Historique

Un écrit de 1505 fait état d’un gardien du sanctuaire jouissant d’avantages accordés à ses prédécesseurs et qui devaient lui être maintenus. Il y avait donc bien un sanctuaire à cette endroit début du XVIème siècle avec une certaine activité permettant d'accorder des faveurs à un gardien.

L’activité au Bischenberg fut quasiment inexistante durant la guerre de Trente ans (1618-1648) et de longues années passèrent avant que ne renaisse une vie religieuse. La flamme reprit et la fréquentation du pèlerinage croissant, le clergé fit appel aux Récollets-Franciscains de Mutzig-Hermolsheim pour renforcer les équipes, accueillir les pieux visiteurs et assurer les services religieux. En 1663 l’évêque confia la gestion du lieu aux Récollets-Franciscains. Mais sans hospice auprès de la chapelle, ces Récollets desservaient ce lieu en faisant les trajets à pied depuis leur base de Mutzig-Hermolsheim pour les jours de pèlerinage.

C’est seulement vers 1717 qu’ils parvinrent à rassembler les fonds pour l’achèvement de la chapelle et la construction d’un petit hébergement. La chapelle et l’autel furent consacrés par Monseigneur Jean Vivant, coadjuteur de l’évêque qui accorda à cette occasion la permission d’ériger un chemin de croix avec une petite chapelle pour chacune des 14 stations. Une quinzième chapelle dédiée à la Sainte Croix compléta cet aménagement achevé en 1732. Suivirent quelques années de prospérité pour le couvent.
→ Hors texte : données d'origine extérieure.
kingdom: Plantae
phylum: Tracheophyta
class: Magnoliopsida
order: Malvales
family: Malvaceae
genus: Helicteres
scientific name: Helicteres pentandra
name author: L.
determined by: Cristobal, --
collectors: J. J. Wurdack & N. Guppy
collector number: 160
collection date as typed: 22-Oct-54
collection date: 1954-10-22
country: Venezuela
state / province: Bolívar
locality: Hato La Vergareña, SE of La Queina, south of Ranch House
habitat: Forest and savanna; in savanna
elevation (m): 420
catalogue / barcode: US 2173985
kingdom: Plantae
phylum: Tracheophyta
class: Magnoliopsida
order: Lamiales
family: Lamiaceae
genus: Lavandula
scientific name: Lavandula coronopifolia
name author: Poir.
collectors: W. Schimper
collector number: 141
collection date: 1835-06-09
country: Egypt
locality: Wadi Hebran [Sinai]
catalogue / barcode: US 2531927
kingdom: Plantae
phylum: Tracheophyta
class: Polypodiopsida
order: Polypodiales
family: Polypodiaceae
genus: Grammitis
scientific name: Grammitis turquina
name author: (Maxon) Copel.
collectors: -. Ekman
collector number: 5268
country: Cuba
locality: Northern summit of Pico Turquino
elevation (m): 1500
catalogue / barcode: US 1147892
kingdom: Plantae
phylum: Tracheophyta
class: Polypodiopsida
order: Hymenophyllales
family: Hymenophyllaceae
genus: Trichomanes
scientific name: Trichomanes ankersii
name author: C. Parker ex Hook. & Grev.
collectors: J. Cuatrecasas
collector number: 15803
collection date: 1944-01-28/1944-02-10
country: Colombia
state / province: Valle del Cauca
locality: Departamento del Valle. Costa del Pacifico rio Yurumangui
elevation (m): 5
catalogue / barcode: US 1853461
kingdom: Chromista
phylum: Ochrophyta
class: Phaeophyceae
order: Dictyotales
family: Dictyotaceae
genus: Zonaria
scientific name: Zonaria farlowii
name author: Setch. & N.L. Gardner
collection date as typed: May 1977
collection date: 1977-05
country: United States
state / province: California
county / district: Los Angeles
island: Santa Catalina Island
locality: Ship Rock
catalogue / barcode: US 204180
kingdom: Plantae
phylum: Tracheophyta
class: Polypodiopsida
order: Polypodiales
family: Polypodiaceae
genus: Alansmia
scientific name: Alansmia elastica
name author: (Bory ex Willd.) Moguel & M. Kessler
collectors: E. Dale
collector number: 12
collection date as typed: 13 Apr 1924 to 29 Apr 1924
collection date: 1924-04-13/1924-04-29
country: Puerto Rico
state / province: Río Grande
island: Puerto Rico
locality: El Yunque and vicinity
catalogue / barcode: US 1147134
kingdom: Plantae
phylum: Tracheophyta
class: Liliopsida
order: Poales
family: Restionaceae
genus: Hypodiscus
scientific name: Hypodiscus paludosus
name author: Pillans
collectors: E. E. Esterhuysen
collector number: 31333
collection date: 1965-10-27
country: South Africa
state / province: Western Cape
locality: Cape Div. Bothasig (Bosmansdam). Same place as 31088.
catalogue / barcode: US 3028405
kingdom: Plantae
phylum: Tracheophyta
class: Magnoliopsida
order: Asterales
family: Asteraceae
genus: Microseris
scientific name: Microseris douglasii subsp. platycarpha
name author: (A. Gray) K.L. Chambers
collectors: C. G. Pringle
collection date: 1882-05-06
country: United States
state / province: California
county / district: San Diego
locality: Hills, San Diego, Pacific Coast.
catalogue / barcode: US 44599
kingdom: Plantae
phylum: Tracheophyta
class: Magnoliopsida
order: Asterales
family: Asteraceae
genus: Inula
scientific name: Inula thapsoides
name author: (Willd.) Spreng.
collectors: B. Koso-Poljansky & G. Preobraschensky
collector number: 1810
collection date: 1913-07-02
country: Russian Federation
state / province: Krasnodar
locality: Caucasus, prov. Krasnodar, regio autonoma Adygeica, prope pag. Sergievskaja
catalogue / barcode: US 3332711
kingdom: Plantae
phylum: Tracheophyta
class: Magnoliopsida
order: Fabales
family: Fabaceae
En 1775 l’hospice fut agrandi pour héberger plus de religieux et pour accueillir l’afflux croissant de pèlerins. Il fut déclaré autonome par le chapitre des Récollets. Bientôt la Révolution française arrêta net cet élan. Les religieux sont chassés, les biens sont vendus aux enchères. Les joyaux (autels, statues et orgues ) ont été soustraits à ces exactions. C’est la fin du pèlerinage.

Les Rédemptoristes sous la conduite du Père Joseph Passerat firent l’acquisition de la ruine en 1821, et rapidement les pères Schmmitt, Schöllhorn et Eberlé accompagnés par deux frères vinrent s’établir. Ils s’activèrent à restaurer la chapelle, l’habitation et le chemin de croix. Ils complétèrent les bâtiments par deux nouvelles ailes et formant ainsi la cour carrée intérieure. La population des environs contribua beaucoup à la réalisation de ces travaux. Les Rédemptoristes prêchant les vérités éternelles et la vie dévote insistaient sur la nécessité de la prière et de la confiance en Marie. L’exploitation des terres agricoles environnant le couvent conduisit les religieux à élever une grange dans l’enceinte du couvent en 1857.

Le Kulturkampf de 1873, en chassant les religieux, anéantit le pèlerinage en plein essor. En 1894, après l’abolition de la loi sur le Kulturkampf, les Rédemptoristes réinvestissent le couvent du Bischenberg et les pèlerins retrouvent rapidement le chemin du Sanctuaire. L’intense activité missionnaire se poursuit. Les guerres de 14-18 puis 39-45 réduisent significativement le nombre de religieux, mais la dévotion à Notre-Dame-du-Bischenberg ne fléchit pas. Après les bombardements des villes allemandes, soixante deux hommes et femmes d’une maison de retraite de Mannheim trouvent refuge au Couvent du Bischenberg d’août 1943 à janvier 1945. (C'est de cette époque que date la très forte proximité entre le Couvent et la population allemande, expliquant la dimension binationale de l'Amicale du Couvent). Une importante restauration a été entreprise entre 1957 et 1959, Les autels et les vitraux ont été renouvelés. En 1965 le chœur de la Chapelle fut classé monument historique.